Cannabis (Cannabis sativa L.) is a dicotyledonous angiosperm originating from Central Asia but is cultivated across many parts of the world due to its ability to grow in a wide range of habitats and environmental conditions [1].

Cannabis belongs to the Cannabaceae family and is considered one of the earliest cultivated crops, being of particular interest due to its multiple uses. Cannabinoids are responsible for the pharmacological and psychoactive properties of this crop, and these therapeutic characteristics have drawn the attention of researchers from all over the world. Additionally, hemp, a Cannabis variety containing less than 0.3% of tetrahydrocannabinol (THC), is cultivated for biomass and fibre, which constitute feedstock for industrial uses. Conversely, medicinal Cannabis contains a greater amount of THC, which has been increasing in recent years, reaching 17–28% of the dry weight in some varieties [2], or even exceeding 30% in others [3].

Among the ~130 secondary metabolites identified in Cannabis [4], THC, along with cannabidiol (CBD), constitute the most relevant compounds produced by this crop and are the main focus of Cannabis breeding programs.

Breeding efforts to produce Cannabis with unique fragrance and flavour characteristics are also of interest. Consequently, the profile of terpenoids, which are highly abundant and largely responsible for the characteristic aroma of Cannabis, is of importance, with isoprenes, monoterpenes, and sesquiterpenes being the predominant classes [5,6].
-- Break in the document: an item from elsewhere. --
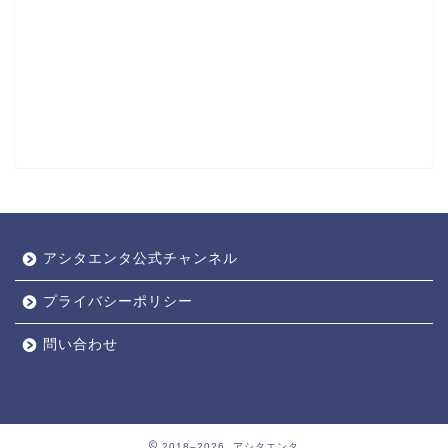
アシタエンタ公式チャンネル
プライバシーポリシー
問い合わせ
2018–2026 アシタエンタ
Due to the legislation regulating Cannabis and related breeding programs, research into the cannabinoid biosynthetic pathway is underrepresented, and it has not been sufficiently characterised, especially at the molecular level [5,7]. Many other major crops have already been widely investigated from this perspective, especially after the advent of Next Generation Sequencing (NGS) technologies [7]. However, the recent modifications in legislation and less stringent regulations [8], as well as the availability of the Cannabis genomic sequence [9], have broadened research in this crop, with the aim also to improve its biomass quality, in the context of sustainable agriculture [10,11].

These legislative changes have also resulted in increased Cannabis production and, with it, a growth of the incidence and severity of crop pathogens, along with the detection of previously unreported diseases. Among emerging pathogens of Cannabis recently reported there are Botrytis cinerea [12,13], Fusarium spp. [14,15], Pythium [16,17] Golovinomyces spp. [12,13], and Hop latent viroid [18], where hop (Humulus lupulus) is a member of Cannabaceae and is closely related to Cannabis [19]. These pathogens can be grouped according to the tissues they infect: root and crown (Fusarium oxysporum, Fusarium proliferatum, Fusarium solani, Pythium myriotylum, Pythium dissotocum, Pythium aphanidermatum), leaves (Golovinomyces spp.), buds (Hop latent viroid) [12]. Botrytis cinerea is often classified as a postharvest pathogen and can attack Cannabis seeds, leaves, and stalks [12]. Fusarium and Pythium species are the most destructive root pathogens, especially when the infection occurs during vegetative growth. Crop losses resulting from the attack of these two pathogens can reach 30% of the total yield [12]. Botryis and Fusarium species also are harmful, as well as other fungi, such as Golovinomyces species, causing powdery mildew (PM, a common term for several taxa of plant pathogenic fungi), and colonizing foliar and flower tissues through the production of spores. Furthermore, extensive infection by fungi such as Fusarium can lead to mycotoxin accumulation in the tissues, potentially harmful to human health [20]. Hop latent viroid leads to malformation of buds and can infect other parts of the crop [18].

The above-reported fungi, oomycetes and the mentioned viroid have been investigated in Cannabis, as well as in several other crops, but little is known about infection within the seed, even though there are harmful pathogens, such as Alternaria, which can start their attack in developing seedlings [12]. The lack of significant research results on Cannabis bacteria pathogen defence mechanisms has also been underlined [21].

On the other hand, research into the characterization and use of biocontrol agents has consistently improved in recent years [22]. The use of synthetic fungicides to control fungal diseases has limitations due to toxicological risks, and it is necessary to replace them with safer means, for human health and with reduced environmental risks. Omics methods and their applications in the biocontrol field were recently reviewed by Massart et al. [23]. A better understanding of the molecular mechanisms underlying pathogen plant resistance can only have positive effects in this field of research.

Many of the above-reported pathogens have been identified using methods based on Polymerase Chain Reaction (PCR) of parts of rDNA, such as Internal Transcribed Spacer (ITS) and Inter Generic Spacer (IGS) regions [24]. However, for Golovinomyces and Botrytis, additional molecular markers were necessary to differentiate between species [25,26].